Activity: Using the records that follow, tally the lines containing the word "every" and state only the count.

─── Excerpted data ───

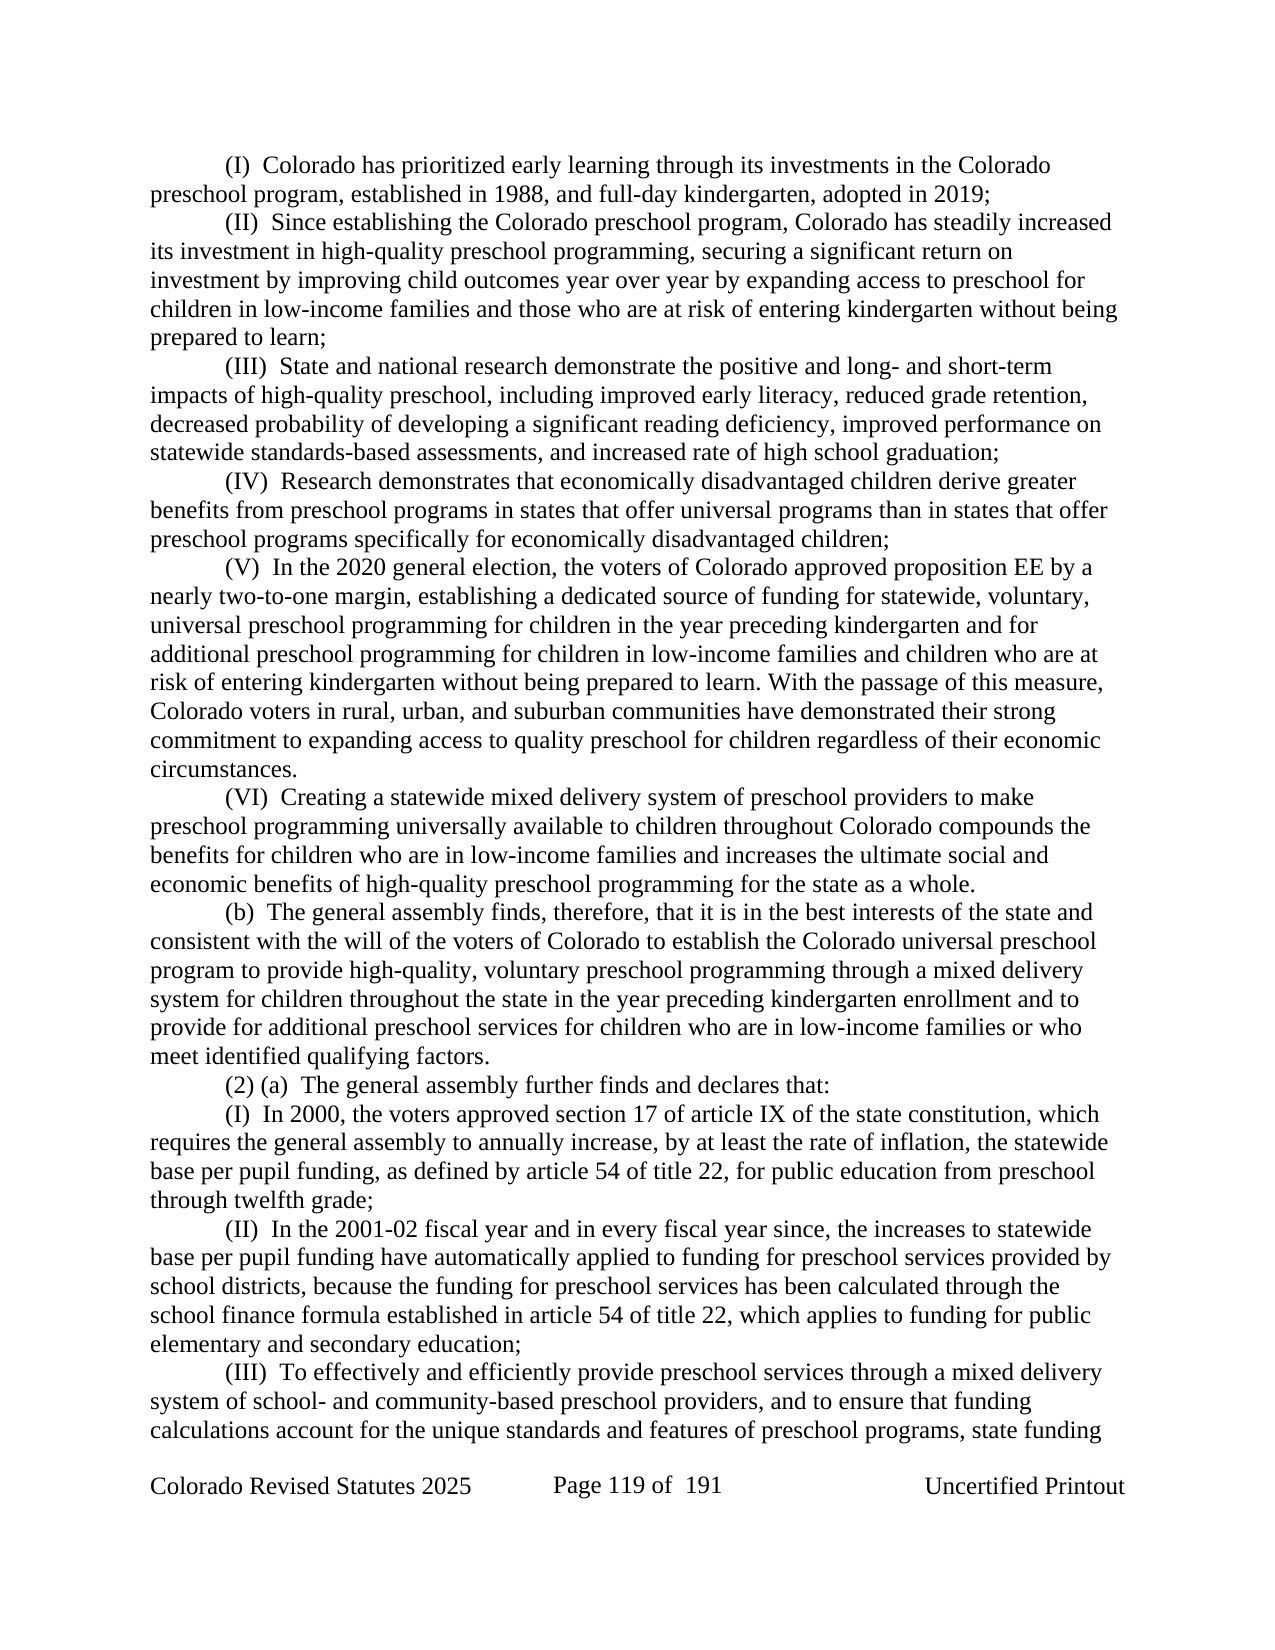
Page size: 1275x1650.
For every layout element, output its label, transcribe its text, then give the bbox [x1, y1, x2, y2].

text (I) In 2000, the voters approved section 17 of article IX of the state constitution, which requires the general assembly to annually increase, by at least the rate of inflation, the statewide base per pupil funding, as defined by article 54 of title 22, for public education from preschool through twelfth grade; [150, 1099, 1125, 1214]
text (V) In the 2020 general election, the voters of Colorado approved proposition EE by a nearly two-to-one margin, establishing a dedicated source of funding for statewide, voluntary, universal preschool programming for children in the year preceding kindergarten and for additional preschool programming for children in low-income families and children who are at risk of entering kindergarten without being prepared to learn. With the passage of this measure, Colorado voters in rural, urban, and suburban communities have demonstrated their strong commitment to expanding access to quality preschool for children regardless of their economic circumstances. [150, 552, 1125, 782]
text (II) Since establishing the Colorado preschool program, Colorado has steadily increased its investment in high-quality preschool programming, securing a significant return on investment by improving child outcomes year over year by expanding access to preschool for children in low-income families and those who are at risk of entering kindergarten without being prepared to learn; [150, 207, 1125, 351]
text (III) State and national research demonstrate the positive and long- and short-term impacts of high-quality preschool, including improved early literacy, reduced grade retention, decreased probability of developing a significant reading deficiency, improved performance on statewide standards-based assessments, and increased rate of high school graduation; [150, 351, 1125, 466]
text (2) (a) The general assembly further finds and declares that: [150, 1070, 1125, 1099]
text (b) The general assembly finds, therefore, that it is in the best interests of the state and consistent with the will of the voters of Colorado to establish the Colorado universal preschool program to provide high-quality, voluntary preschool programming through a mixed delivery system for children throughout the state in the year preceding kindergarten enrollment and to provide for additional preschool services for children who are in low-income families or who meet identified qualifying factors. [150, 897, 1125, 1070]
text (VI) Creating a statewide mixed delivery system of preschool providers to make preschool programming universally available to children throughout Colorado compounds the benefits for children who are in low-income families and increases the ultimate social and economic benefits of high-quality preschool programming for the state as a whole. [150, 782, 1125, 897]
text (IV) Research demonstrates that economically disadvantaged children derive greater benefits from preschool programs in states that offer universal programs than in states that offer preschool programs specifically for economically disadvantaged children; [150, 466, 1125, 552]
text (II) In the 2001-02 fiscal year and in every fiscal year since, the increases to statewide base per pupil funding have automatically applied to funding for preschool services provided by school districts, because the funding for preschool services has been calculated through the school finance formula established in article 54 of title 22, which applies to funding for public elementary and secondary education; [150, 1214, 1125, 1357]
text (I) Colorado has prioritized early learning through its investments in the Colorado preschool program, established in 1988, and full-day kindergarten, adopted in 2019; [150, 150, 1125, 207]
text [150, 1357, 1125, 1444]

───

Result of the task: 2